The Biological Foundations of Compression
All enduring systems are physical systems, and energy is the most honest feedback there is.
Every living process unfolds under a simple condition: to persist, a system must predict; to predict, it must compress.
In biology, this necessity is enforced, not chosen. Each cell, network, or organism exists far from equilibrium, expending energy to maintain order against entropy. That energy cost acts as a continuous audit: models of the world that waste energy or mispredict reality collapse. Only representations efficient enough to sustain function survive. Compression and truth become coupled through consequence.
This coupling is what I describe as epistemic entropy: a measure of how uncertain a system remains about the structures that sustain its own persistence. Reducing epistemic entropy is not an abstract cognitive act; it is metabolic. Every adaptive response, from enzyme regulation to cortical prediction, narrows uncertainty about which actions will keep the system within viable bounds. Biology therefore embodies a form of continual inference: energy expenditure translates directly into information about what is real.
The comparison to reality is not philosophical; it is physical. A neuron misfiring or a cell signaling incorrectly pays an energetic price. Each interaction with the environment becomes a test of correspondence between internal model and external cause. Over time, the systems that survive are those whose compressions best mirror the world's causal grain. The result is evolution itself: a history of successful approximations to truth.
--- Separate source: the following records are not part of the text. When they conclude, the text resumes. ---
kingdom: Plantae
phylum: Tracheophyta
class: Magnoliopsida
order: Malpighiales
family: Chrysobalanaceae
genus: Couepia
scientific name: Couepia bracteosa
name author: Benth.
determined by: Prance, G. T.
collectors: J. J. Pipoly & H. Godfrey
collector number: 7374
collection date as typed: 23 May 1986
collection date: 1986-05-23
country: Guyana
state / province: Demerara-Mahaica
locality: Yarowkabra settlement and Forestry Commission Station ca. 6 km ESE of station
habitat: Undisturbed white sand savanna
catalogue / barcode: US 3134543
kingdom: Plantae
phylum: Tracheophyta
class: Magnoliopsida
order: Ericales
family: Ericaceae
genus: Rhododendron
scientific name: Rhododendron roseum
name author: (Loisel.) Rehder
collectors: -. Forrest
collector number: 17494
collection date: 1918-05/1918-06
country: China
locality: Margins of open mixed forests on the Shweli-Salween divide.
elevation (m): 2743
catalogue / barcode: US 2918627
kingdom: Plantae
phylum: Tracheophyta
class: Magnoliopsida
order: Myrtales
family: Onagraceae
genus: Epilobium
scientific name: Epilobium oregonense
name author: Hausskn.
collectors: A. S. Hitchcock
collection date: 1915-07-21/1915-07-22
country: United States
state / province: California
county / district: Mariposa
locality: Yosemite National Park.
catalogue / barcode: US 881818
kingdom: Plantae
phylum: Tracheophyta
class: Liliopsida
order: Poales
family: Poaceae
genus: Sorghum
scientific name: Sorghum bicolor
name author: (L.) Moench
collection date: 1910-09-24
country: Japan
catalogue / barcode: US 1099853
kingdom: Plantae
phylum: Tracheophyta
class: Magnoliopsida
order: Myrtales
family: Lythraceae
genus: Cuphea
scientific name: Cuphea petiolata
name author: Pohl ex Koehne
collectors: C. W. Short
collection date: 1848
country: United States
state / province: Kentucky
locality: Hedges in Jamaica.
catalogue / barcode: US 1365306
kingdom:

Artificial systems operate under analogous constraints, though the feedback loops differ in directness and timescale. Computation consumes energy; training costs scale with model complexity; inference requires power. MDL principles apply: shorter programs that capture regularities are favored not merely for elegance but because they reduce the total description length—and thus the resources required to represent and deploy them. The distinction is not that artificial systems escape energetic constraint, but that the coupling between prediction error and immediate existential consequence is mediated differently. A neural network's misclassification doesn't directly threaten its own persistence the way a failing kidney does.
Yet the principle remains: compression coupled to feedback converges on truth. Whether the feedback arrives as metabolic crisis, reproductive failure, or optimization pressure, systems that persist are those whose internal models economically capture the structure of their environment. Biology demonstrates this coupling at its most direct and unforgiving. It reminds us that knowledge is never free: every coherent representation, from a protein fold to a trained model to a thought, is paid for in energy. Compression is not merely efficient. It is the signature of any system forced to predict under constraint. And constraint, energetic and informational, is what binds representation to reality.